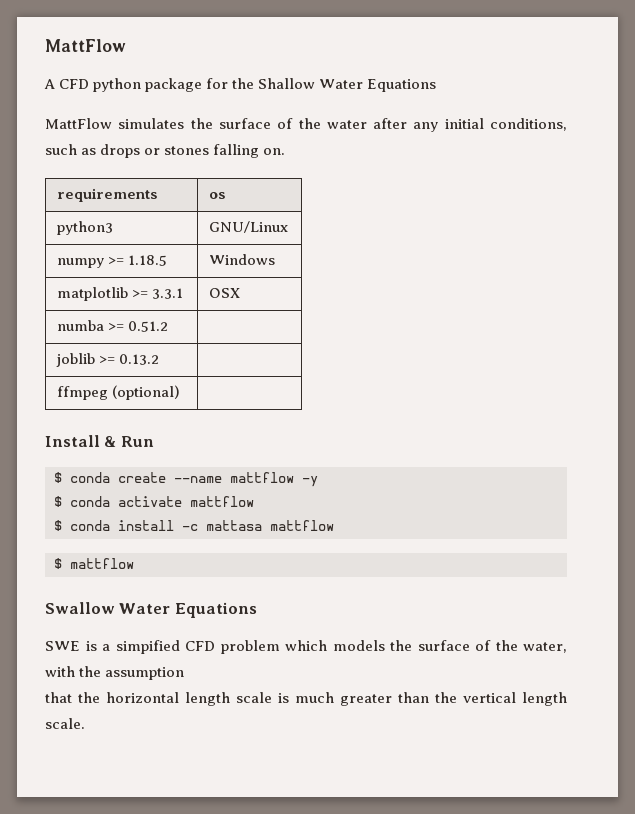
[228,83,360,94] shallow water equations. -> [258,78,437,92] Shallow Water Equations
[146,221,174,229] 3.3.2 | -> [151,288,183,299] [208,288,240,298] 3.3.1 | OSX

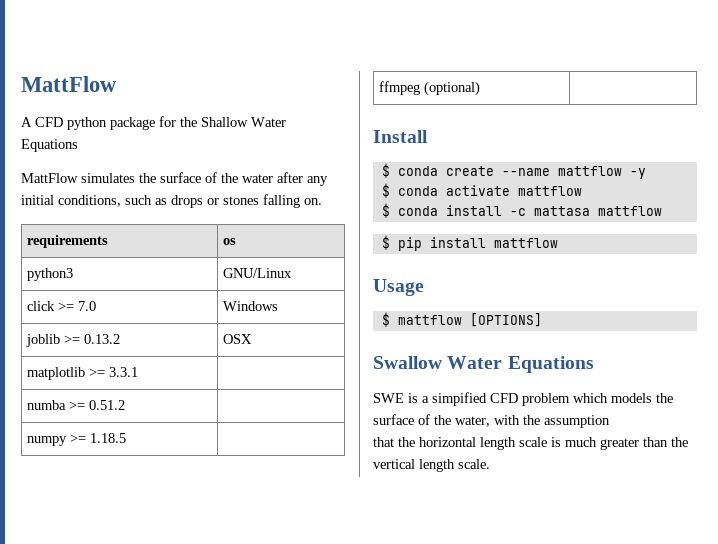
[56,255,167,268] [208,254,275,265] numpy >= 1.18.5 | Windows -> [27,301,97,311] [223,301,279,311] [26,334,121,347] [223,334,253,344] click >= 7.0 | Windows // joblib >= 0.13.2 | OSX
[208,288,240,298] OSX -> (139, 372) none
[55,353,159,367] joblib >= 0.13.2 -> [27,433,127,446] numpy >= 1.18.5
[104,436,154,447] & Run -> (428, 136) none
[70,558,134,569] mattflow -> [397,237,558,251] [373,279,424,296] [381,312,542,327] pip install mattflow // Usage // $ mattflow [OPTIONS]

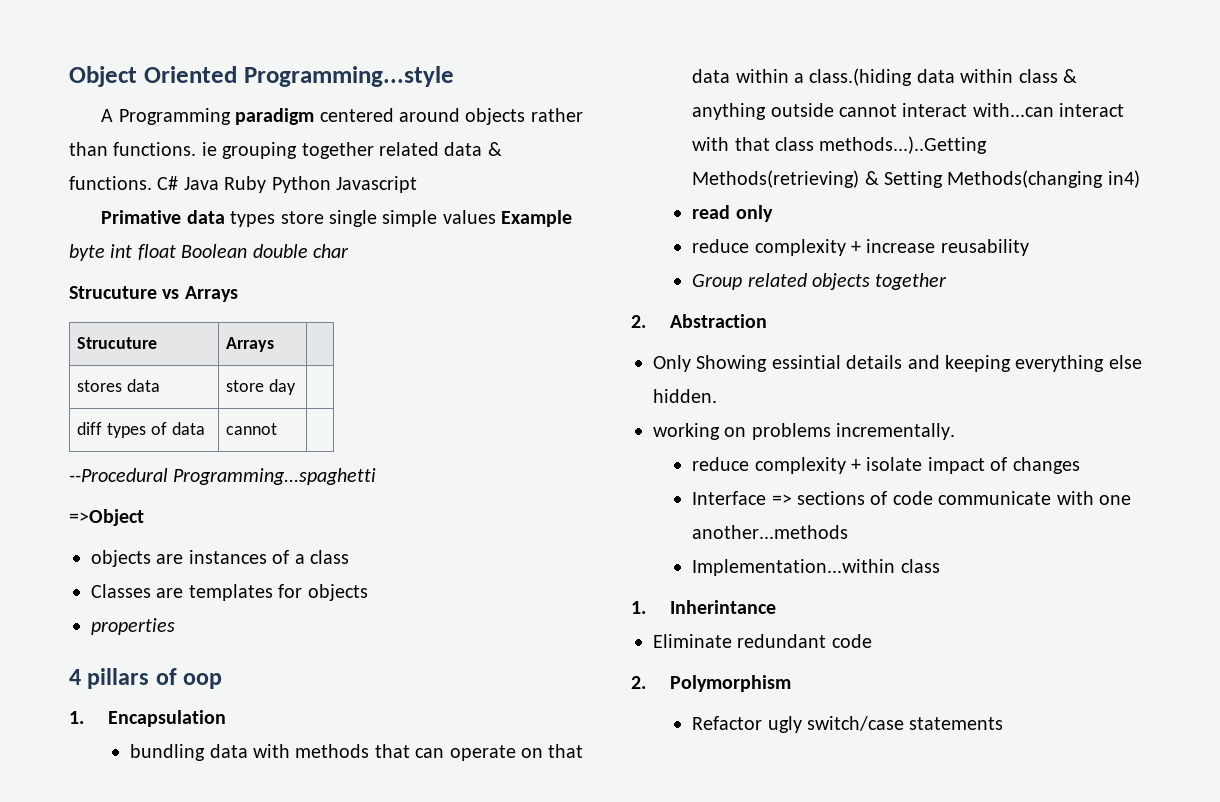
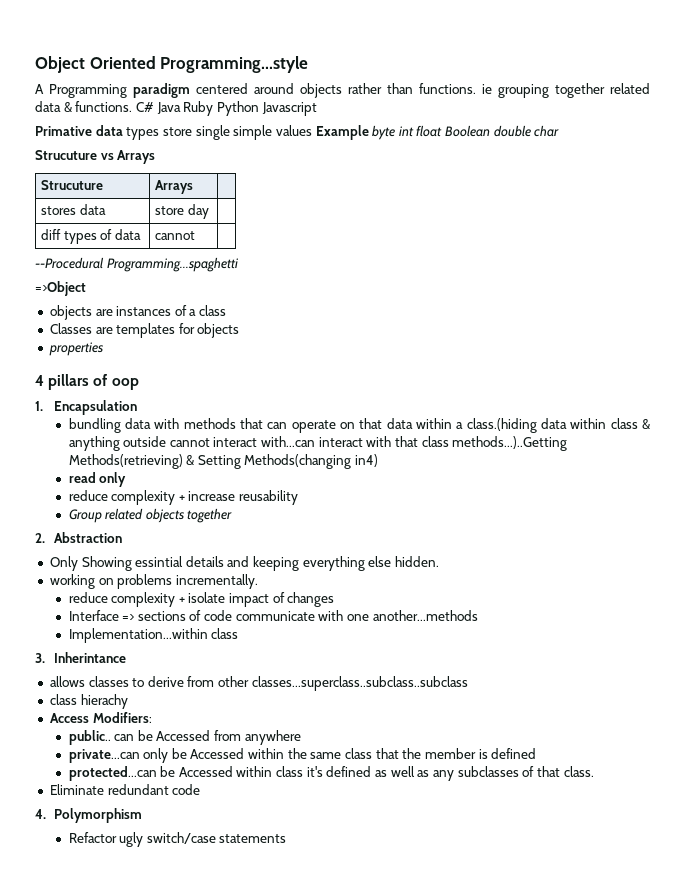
[631,601,646,614] 1. -> [35,653,45,663] 3.
(777, 607) none -> [49,676,468,691] [49,694,128,709] [49,712,152,723] [68,730,301,745] [68,748,537,763] [68,766,594,781] // allows classes to derive from other classes...superclass..subclass..subclass // class hierachy // Access Modifiers: // public.. can be Accessed from anywhere // private...can only be Accessed within the same class that the member is defined // protected...can be Accessed within class it's defined as well as any subclasses of that class.
[631,676,646,689] 2. -> [35,809,46,819] 4.

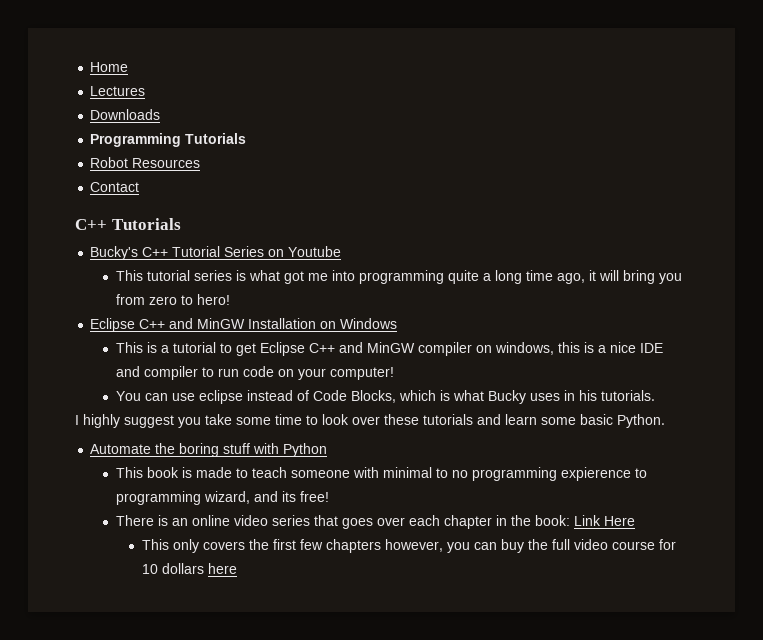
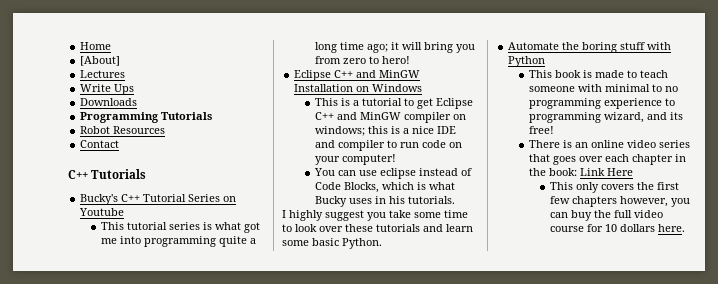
(129, 67) none -> [80,56,121,66] // [About]
(146, 91) none -> [80,84,135,95] // Write Ups
[557,273,586,284] ago, -> [366,44,388,53] ago;
[495,342,555,355] windows, -> [314,126,365,136] windows;
[561,467,632,481] expierence -> [603,98,662,109] experience
[207,563,237,574] here -> [657,224,685,232] here.

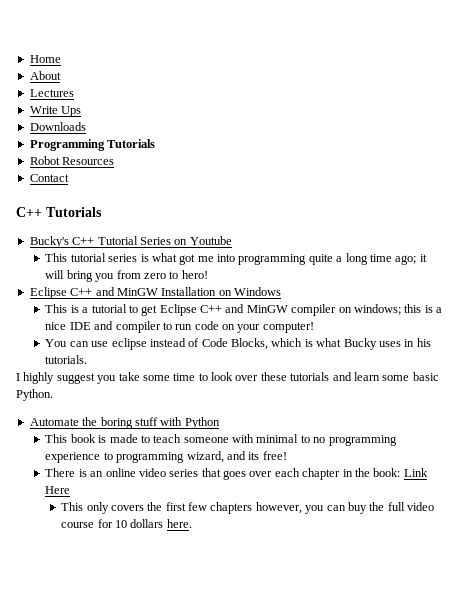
[80,56,121,66] [About] -> [29,71,61,80] About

________

[What you should do]
All of the data gets printed again exactly; the pictures do not.

[Solution to the exercise]
[228,83,360,94] shallow water equations. -> [258,78,437,92] Shallow Water Equations
[146,221,174,229] 3.3.2 | -> [151,288,183,299] [208,288,240,298] 3.3.1 | OSX

[56,255,167,268] [208,254,275,265] numpy >= 1.18.5 | Windows -> [27,301,97,311] [223,301,279,311] [26,334,121,347] [223,334,253,344] click >= 7.0 | Windows // joblib >= 0.13.2 | OSX
[208,288,240,298] OSX -> (139, 372) none
[55,353,159,367] joblib >= 0.13.2 -> [27,433,127,446] numpy >= 1.18.5
[104,436,154,447] & Run -> (428, 136) none
[70,558,134,569] mattflow -> [397,237,558,251] [373,279,424,296] [381,312,542,327] pip install mattflow // Usage // $ mattflow [OPTIONS]

[631,601,646,614] 1. -> [35,653,45,663] 3.
(777, 607) none -> [49,676,468,691] [49,694,128,709] [49,712,152,723] [68,730,301,745] [68,748,537,763] [68,766,594,781] // allows classes to derive from other classes...superclass..subclass..subclass // class hierachy // Access Modifiers: // public.. can be Accessed from anywhere // private...can only be Accessed within the same class that the member is defined // protected...can be Accessed within class it's defined as well as any subclasses of that class.
[631,676,646,689] 2. -> [35,809,46,819] 4.

(129, 67) none -> [80,56,121,66] // [About]
(146, 91) none -> [80,84,135,95] // Write Ups
[557,273,586,284] ago, -> [366,44,388,53] ago;
[495,342,555,355] windows, -> [314,126,365,136] windows;
[561,467,632,481] expierence -> [603,98,662,109] experience
[207,563,237,574] here -> [657,224,685,232] here.

[80,56,121,66] [About] -> [29,71,61,80] About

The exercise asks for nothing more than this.